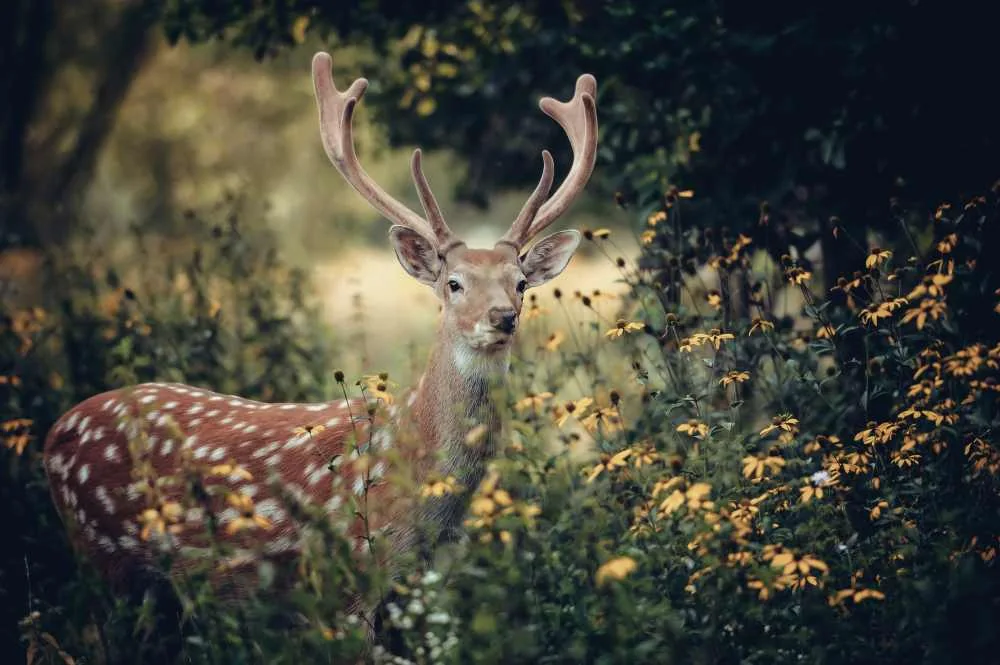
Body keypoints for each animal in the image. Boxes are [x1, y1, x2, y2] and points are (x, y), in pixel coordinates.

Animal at [42, 51, 598, 641]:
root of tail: (53, 435)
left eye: (521, 282)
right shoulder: (347, 583)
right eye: (454, 283)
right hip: (102, 556)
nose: (503, 317)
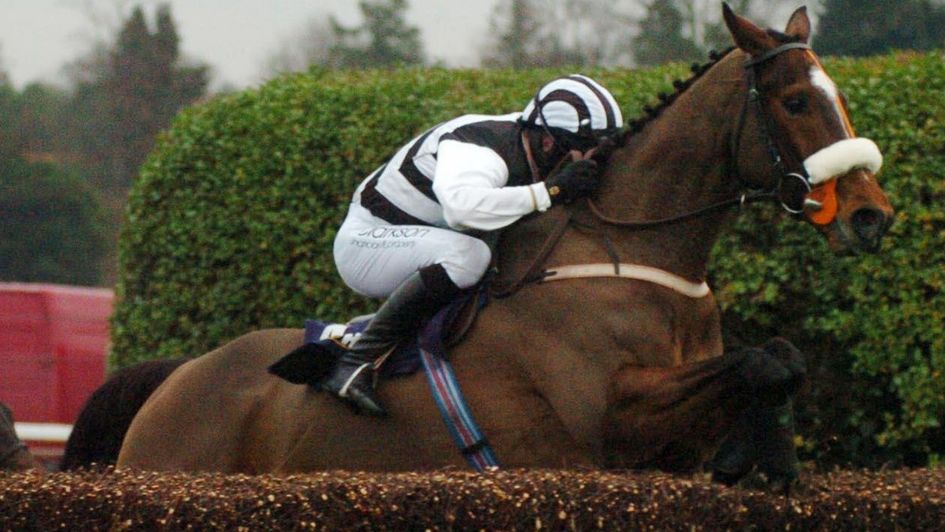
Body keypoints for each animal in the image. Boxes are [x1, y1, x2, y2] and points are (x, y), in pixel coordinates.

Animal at [118, 5, 892, 478]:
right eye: (796, 100)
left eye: (840, 96)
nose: (870, 216)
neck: (626, 257)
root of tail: (179, 377)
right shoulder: (612, 417)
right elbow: (757, 361)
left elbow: (777, 359)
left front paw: (764, 460)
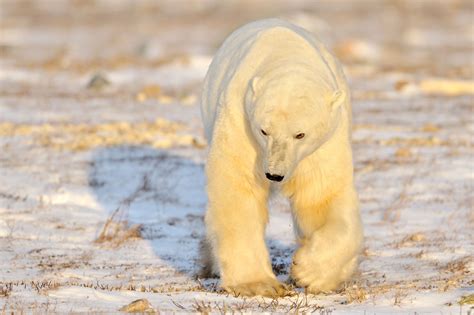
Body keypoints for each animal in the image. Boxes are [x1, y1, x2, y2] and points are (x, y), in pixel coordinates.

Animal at [199, 18, 362, 298]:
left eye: (300, 134)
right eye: (264, 130)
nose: (274, 174)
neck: (286, 55)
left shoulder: (325, 142)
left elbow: (321, 197)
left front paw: (309, 273)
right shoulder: (241, 121)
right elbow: (238, 189)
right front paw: (256, 284)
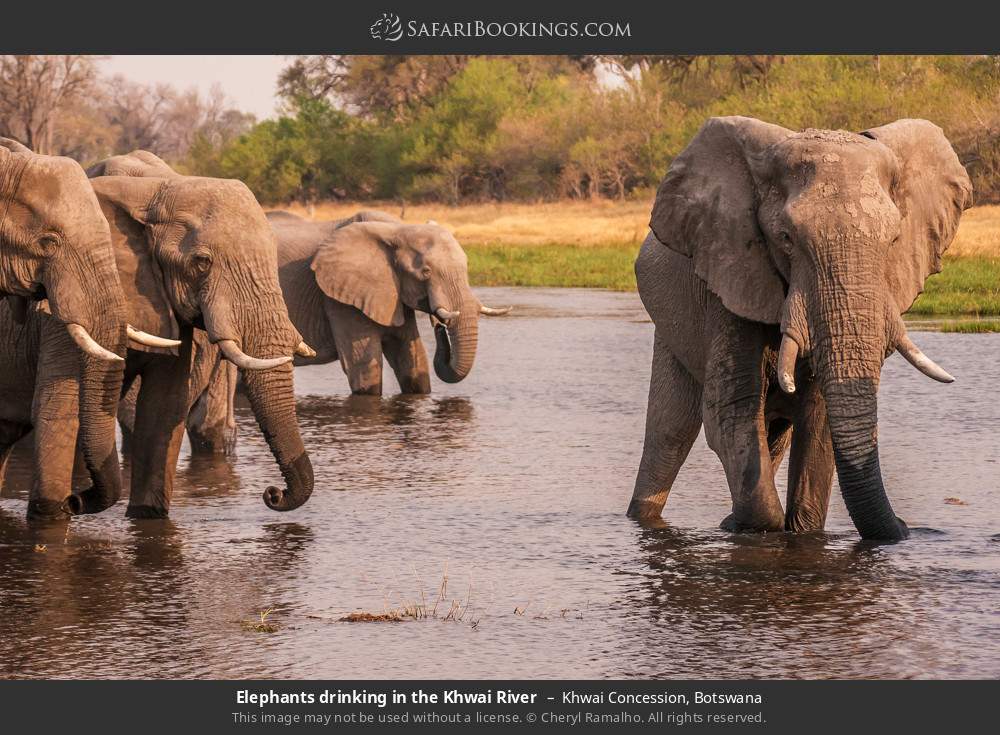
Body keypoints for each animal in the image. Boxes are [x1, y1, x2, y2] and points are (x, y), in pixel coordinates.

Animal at [628, 115, 972, 540]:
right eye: (786, 239)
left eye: (894, 239)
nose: (907, 527)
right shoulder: (729, 275)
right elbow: (731, 409)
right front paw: (760, 530)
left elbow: (817, 420)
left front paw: (799, 533)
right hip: (671, 327)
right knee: (671, 430)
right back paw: (646, 518)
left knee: (773, 433)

▶ **Assigned task**
Set down the data exactly as it appears, without any images.

▶ **Response for this exercise**
Body keypoints for each animal in the image. Boxes are [x1, y1, x2, y2] and points are (x, y), in pixel coordinates.

Animal at [42, 51, 598, 641]:
root of tail: (53, 435)
left eye: (521, 282)
right shoulder: (347, 583)
right eye: (454, 283)
right hip: (102, 556)
nose: (503, 317)
Body keypoints for each animal in the image. Boxes are [x1, y1, x2, y2] and points are (x, y), in pixel coordinates.

Animal at [118, 5, 892, 478]:
right eye: (796, 100)
left eye: (840, 96)
nose: (870, 216)
neck: (626, 257)
root of tail: (179, 377)
right shoulder: (612, 417)
right elbow: (757, 361)
left elbow: (777, 359)
left front paw: (764, 460)
Body keypoints for each animal in the image. Boxes are [x1, y1, x2, y2] and points are (x, y), in pixel coordinates.

Animal at [199, 18, 362, 298]:
left eye: (300, 134)
right eye: (264, 130)
nose: (274, 174)
neck: (286, 55)
left shoulder: (325, 142)
left elbow: (321, 197)
left front paw: (309, 273)
right shoulder: (241, 121)
right elbow: (238, 189)
right front paw: (256, 284)
Body keypoints for each animal in the image. Boxes are [x1, y1, x2, y2] and points are (x, y), in pixel coordinates.

Animal at [628, 115, 972, 540]:
right eye: (786, 239)
left eye: (894, 239)
nose: (907, 527)
right shoulder: (729, 275)
right elbow: (731, 409)
right front paw: (760, 530)
left elbow: (817, 420)
left front paw: (799, 533)
right hip: (671, 327)
right knee: (671, 430)
right back paw: (646, 518)
left knee: (773, 433)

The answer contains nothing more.